English, Department of

 

“CONTINUAL FOOD FOR DISCOVERY AND WONDER”: SCIENCE AND THE NINETEENTH-CENTURY BRITISH LITERARY IMAGINATION FROM ERASMUS DARWIN TO H.G. WELLS

Michael Page, University of Nebraska - Lincoln

Document Type Article

A DISSERTATION Presented to the Faculty of The Graduate College at the University of Nebraska In Partial Fulfillment of Requirements For the Degree of Doctor of Philosophy. Major: English. Under the Supervision of Professor Stephen C. Behrendt
Lincoln, Nebraska: April, 2008
Copyright (c) 2008 Michael Page

Abstract

When Erasmus Darwin declared that he would “enlist the imagination under the banner of science,” imaginative writers in Britain confronted the burgeoning expansion of scientific knowledge that was radically redefining human understanding and experience of the natural world, of human societies, and of the self. The literature of the Romantic Period is a literature of change – itself a basic definition of “science” fiction – and is consistent with, and influential in the molding of, scientific and cultural perspectives shaped by evolutionary ideas. The poets Wordsworth and Shelley engaged questions raised by contemporary science in poetry and prose, and, in turn, their influential perspectives contributed to the cultures and practices of science. Imaginatively synthesizing both the developments and future possibilities of the new science and the new perspectives explored by the Romantic poets, Mary Shelley expressed both enthusiastic vindication and cautious trepidation for the unfolding prospects of Modernity in her now mythic novel Frankenstein and the mythically-charged apocalyptic novel The Last Man. Nineteenth-century science reached its apex in 1859 with Charles Darwin’s The Origin of Species, and soon after novelists began to explore the implications of evolutionary theory and its social impact. Charles Kingsley, Edward Bulwer Lytton, Samuel Butler, Richard Jefferies, and W.H. Hudson wrote fantasies which used evolutionary metaphors to imagine future societies and to raise questions about the human condition. Such evolutionary fantasies reached the pinnacle of synthesis between evolutionary science and the imagination at the close of the nineteenth century in the scientific romances of H.G. Wells. With Wells, the intersection between literary imagination and science reached full maturity.
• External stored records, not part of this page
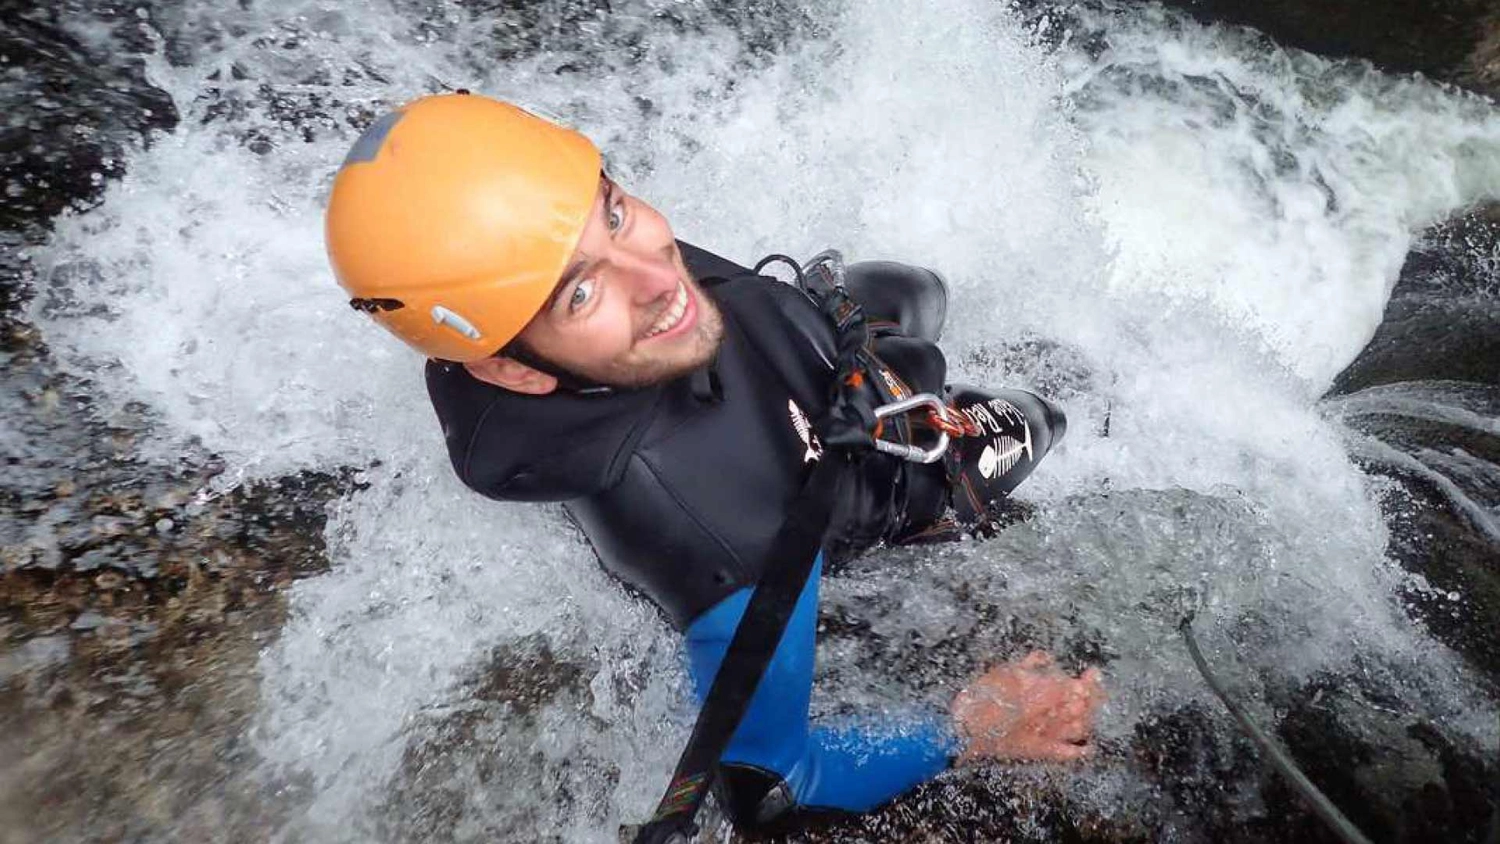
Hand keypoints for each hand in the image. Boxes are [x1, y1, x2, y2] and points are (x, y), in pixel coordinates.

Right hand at [950, 650, 1104, 763]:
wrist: (967, 729)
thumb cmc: (984, 696)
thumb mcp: (1005, 671)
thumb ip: (1030, 663)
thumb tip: (1045, 657)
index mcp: (1046, 691)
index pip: (1078, 687)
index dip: (1089, 681)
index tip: (1094, 673)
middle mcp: (1054, 713)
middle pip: (1084, 706)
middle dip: (1094, 695)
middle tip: (1094, 684)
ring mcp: (1050, 735)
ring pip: (1081, 726)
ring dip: (1089, 715)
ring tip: (1090, 707)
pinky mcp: (1042, 751)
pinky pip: (1068, 753)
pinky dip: (1081, 750)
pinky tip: (1088, 746)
This dissertation traces the arc of the conversation between science and literature in Britain from Erasmus Darwin to Wells. Linking recent Romantic ecological critical perspectives with foundational science fiction criticism, I build a connective arc between those two contemporary critical conversations that extends through the Victorian era to suggest how both fields of inquiry benefit from critical synthesis.